EXERCISE DIRECTIONS: Take the part that opens with the line containing "设 $W$ 是 $(x_1, x_2)$" and closes with the line containing "可度量化定理 (Urysohn Metrization". Reproduce only those lines, changing "乘积拓扑" to "积拓扑" and leaving everything else untouched.

Document images and their source code:
------------------------------------------------------------------------

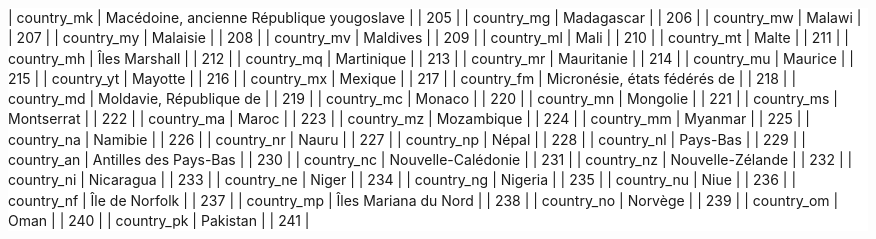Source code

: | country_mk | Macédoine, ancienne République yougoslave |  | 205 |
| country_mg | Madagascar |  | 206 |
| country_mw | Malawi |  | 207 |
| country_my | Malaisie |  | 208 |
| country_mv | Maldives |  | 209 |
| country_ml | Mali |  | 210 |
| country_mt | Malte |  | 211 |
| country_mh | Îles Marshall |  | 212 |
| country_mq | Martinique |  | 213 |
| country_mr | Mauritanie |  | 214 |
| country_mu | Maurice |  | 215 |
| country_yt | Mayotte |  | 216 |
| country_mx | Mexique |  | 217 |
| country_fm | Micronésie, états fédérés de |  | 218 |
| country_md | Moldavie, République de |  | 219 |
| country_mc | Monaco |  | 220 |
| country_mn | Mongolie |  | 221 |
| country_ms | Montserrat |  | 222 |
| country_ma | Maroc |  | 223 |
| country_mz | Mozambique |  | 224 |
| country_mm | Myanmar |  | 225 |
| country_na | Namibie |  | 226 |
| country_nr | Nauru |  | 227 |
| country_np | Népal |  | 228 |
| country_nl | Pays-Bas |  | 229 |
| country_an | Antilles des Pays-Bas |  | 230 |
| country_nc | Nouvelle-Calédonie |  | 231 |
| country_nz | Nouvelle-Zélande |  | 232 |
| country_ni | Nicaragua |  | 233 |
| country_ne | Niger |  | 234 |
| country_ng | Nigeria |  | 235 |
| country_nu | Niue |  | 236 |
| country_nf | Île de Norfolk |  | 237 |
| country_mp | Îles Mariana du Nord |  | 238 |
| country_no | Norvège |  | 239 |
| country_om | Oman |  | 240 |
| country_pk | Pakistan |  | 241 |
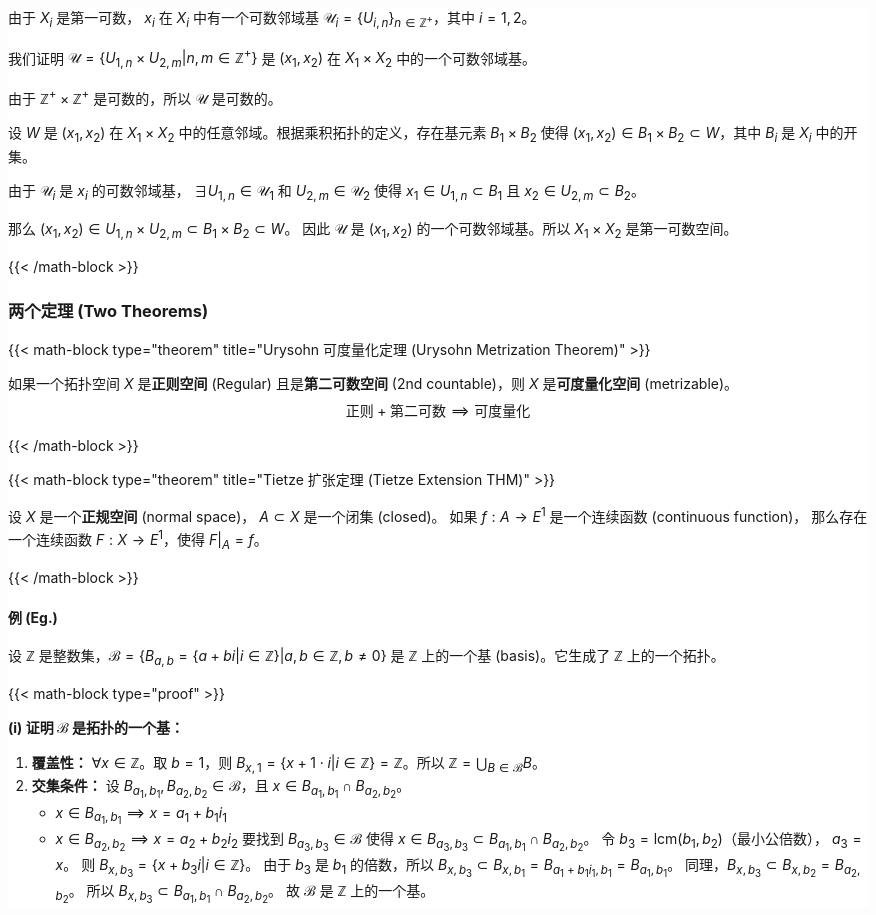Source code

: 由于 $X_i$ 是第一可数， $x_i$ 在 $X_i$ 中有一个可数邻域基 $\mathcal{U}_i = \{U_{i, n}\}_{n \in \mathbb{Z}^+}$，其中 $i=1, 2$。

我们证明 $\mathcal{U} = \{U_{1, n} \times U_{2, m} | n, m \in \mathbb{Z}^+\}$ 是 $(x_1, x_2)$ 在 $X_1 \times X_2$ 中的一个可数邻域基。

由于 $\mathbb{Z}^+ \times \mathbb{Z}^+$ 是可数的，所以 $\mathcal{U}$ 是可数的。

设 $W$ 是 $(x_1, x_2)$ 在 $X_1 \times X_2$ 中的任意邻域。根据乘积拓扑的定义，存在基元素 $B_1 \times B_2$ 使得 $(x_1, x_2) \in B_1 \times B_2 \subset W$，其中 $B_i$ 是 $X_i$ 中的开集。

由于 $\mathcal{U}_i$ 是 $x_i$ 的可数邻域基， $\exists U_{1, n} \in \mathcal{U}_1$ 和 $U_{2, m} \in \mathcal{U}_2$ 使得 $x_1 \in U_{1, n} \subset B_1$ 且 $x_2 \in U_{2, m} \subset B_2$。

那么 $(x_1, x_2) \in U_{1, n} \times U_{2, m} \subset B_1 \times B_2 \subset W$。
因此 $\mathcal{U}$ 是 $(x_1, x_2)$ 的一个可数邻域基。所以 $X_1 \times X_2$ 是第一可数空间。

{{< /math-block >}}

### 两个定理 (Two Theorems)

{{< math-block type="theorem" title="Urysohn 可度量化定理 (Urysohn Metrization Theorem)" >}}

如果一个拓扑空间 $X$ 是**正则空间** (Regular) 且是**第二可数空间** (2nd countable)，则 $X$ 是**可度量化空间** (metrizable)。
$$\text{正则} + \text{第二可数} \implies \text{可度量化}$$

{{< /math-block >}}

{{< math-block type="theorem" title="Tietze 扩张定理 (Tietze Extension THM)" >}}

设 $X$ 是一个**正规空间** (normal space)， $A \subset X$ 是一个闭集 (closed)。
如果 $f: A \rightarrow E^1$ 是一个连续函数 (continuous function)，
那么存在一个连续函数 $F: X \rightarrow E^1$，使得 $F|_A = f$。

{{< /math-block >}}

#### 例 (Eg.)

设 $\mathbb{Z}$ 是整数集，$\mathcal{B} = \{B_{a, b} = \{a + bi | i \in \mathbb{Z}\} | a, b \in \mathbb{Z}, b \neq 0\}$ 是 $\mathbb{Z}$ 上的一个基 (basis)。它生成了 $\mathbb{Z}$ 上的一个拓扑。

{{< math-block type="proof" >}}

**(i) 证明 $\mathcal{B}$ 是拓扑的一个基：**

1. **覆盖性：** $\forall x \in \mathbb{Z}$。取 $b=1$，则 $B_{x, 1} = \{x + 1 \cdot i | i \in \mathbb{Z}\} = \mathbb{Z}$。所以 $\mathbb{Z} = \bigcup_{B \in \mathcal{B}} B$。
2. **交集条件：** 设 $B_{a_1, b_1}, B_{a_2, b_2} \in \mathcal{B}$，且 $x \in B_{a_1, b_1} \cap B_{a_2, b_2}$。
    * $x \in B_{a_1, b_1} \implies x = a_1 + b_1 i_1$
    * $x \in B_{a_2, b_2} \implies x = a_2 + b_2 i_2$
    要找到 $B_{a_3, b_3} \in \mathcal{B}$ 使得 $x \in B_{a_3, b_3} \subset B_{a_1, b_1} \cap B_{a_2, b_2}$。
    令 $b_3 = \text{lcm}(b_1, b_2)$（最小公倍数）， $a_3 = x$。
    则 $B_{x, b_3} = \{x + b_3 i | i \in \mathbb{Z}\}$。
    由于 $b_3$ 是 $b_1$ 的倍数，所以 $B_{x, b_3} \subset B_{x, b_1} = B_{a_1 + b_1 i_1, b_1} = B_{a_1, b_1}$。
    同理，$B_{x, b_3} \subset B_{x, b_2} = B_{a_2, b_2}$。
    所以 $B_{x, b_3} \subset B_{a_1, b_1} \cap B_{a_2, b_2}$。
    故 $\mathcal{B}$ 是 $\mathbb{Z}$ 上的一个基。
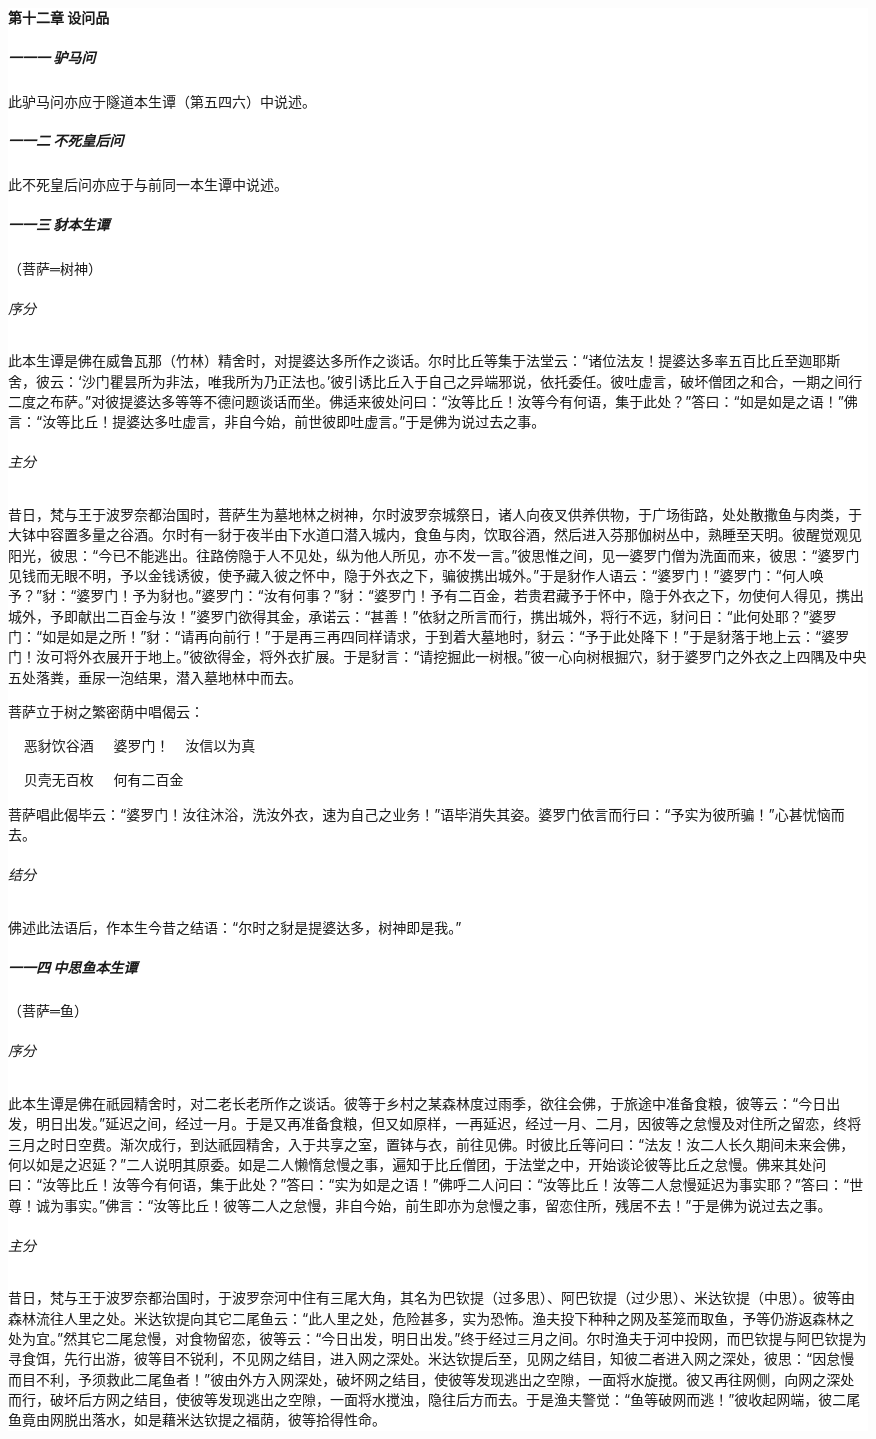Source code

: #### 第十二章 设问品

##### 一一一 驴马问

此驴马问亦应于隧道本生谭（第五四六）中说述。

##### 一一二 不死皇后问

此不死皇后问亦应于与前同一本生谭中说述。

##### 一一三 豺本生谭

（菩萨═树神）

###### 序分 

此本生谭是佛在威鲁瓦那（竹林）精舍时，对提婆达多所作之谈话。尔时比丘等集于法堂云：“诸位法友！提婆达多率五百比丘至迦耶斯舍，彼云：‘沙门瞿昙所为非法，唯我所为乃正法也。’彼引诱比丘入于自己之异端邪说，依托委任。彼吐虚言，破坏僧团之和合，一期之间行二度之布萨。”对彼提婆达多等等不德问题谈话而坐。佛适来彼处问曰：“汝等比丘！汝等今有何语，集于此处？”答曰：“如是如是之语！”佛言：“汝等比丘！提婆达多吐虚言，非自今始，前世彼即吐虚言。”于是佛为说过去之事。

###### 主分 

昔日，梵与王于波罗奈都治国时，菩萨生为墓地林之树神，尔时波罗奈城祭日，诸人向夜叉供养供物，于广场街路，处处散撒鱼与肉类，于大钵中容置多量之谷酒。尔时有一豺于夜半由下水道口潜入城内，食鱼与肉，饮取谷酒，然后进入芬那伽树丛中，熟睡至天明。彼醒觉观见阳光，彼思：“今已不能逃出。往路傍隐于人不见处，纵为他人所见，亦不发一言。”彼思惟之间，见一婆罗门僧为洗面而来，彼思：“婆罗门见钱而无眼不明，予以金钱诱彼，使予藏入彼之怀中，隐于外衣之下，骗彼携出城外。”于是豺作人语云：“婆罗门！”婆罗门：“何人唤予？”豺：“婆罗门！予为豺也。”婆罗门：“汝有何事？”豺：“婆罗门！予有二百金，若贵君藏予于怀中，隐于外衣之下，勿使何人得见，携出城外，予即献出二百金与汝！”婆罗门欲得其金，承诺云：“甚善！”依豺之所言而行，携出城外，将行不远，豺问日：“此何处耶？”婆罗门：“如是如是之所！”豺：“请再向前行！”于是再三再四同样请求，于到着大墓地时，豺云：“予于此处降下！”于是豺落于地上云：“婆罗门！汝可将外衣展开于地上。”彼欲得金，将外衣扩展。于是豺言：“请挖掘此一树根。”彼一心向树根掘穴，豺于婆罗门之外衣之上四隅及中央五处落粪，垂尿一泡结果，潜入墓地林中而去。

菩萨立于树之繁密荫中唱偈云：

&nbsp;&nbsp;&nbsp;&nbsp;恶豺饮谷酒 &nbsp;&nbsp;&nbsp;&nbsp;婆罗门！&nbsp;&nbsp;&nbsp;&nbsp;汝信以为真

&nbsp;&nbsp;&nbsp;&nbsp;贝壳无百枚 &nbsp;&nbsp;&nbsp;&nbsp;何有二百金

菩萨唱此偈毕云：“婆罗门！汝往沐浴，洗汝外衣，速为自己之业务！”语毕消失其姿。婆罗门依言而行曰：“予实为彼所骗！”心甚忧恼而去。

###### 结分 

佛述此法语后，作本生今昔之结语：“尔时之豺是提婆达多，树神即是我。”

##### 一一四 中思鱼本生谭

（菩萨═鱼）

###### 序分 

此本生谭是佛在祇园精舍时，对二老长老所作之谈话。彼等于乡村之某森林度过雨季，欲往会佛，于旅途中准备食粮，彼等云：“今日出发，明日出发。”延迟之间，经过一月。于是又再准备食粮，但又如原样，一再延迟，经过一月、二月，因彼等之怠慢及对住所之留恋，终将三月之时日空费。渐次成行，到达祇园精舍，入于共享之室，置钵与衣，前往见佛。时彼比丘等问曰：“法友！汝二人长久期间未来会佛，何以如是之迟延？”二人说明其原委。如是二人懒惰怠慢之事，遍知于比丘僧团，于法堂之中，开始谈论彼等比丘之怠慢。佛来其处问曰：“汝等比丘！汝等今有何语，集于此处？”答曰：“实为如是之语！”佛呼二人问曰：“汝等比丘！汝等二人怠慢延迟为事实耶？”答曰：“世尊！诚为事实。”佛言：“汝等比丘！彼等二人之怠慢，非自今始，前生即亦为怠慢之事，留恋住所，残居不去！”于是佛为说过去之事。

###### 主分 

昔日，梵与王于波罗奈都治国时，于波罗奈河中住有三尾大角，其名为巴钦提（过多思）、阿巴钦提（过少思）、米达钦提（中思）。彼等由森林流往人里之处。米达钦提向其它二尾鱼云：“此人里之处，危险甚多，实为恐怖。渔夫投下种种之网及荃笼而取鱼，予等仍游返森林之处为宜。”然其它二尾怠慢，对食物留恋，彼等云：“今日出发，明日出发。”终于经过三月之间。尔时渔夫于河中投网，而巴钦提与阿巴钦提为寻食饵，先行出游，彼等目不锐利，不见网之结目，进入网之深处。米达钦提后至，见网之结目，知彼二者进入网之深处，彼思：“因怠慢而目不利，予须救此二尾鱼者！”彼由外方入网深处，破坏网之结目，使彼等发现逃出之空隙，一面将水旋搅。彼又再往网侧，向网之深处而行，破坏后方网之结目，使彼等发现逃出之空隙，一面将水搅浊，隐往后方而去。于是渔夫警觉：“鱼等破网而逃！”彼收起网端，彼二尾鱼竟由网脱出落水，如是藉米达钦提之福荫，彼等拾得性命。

------------------------------------------------------------------------

TASK OUTPUT:
设 $W$ 是 $(x_1, x_2)$ 在 $X_1 \times X_2$ 中的任意邻域。根据积拓扑的定义，存在基元素 $B_1 \times B_2$ 使得 $(x_1, x_2) \in B_1 \times B_2 \subset W$，其中 $B_i$ 是 $X_i$ 中的开集。

由于 $\mathcal{U}_i$ 是 $x_i$ 的可数邻域基， $\exists U_{1, n} \in \mathcal{U}_1$ 和 $U_{2, m} \in \mathcal{U}_2$ 使得 $x_1 \in U_{1, n} \subset B_1$ 且 $x_2 \in U_{2, m} \subset B_2$。

那么 $(x_1, x_2) \in U_{1, n} \times U_{2, m} \subset B_1 \times B_2 \subset W$。
因此 $\mathcal{U}$ 是 $(x_1, x_2)$ 的一个可数邻域基。所以 $X_1 \times X_2$ 是第一可数空间。

{{< /math-block >}}

### 两个定理 (Two Theorems)

{{< math-block type="theorem" title="Urysohn 可度量化定理 (Urysohn Metrization Theorem)" >}}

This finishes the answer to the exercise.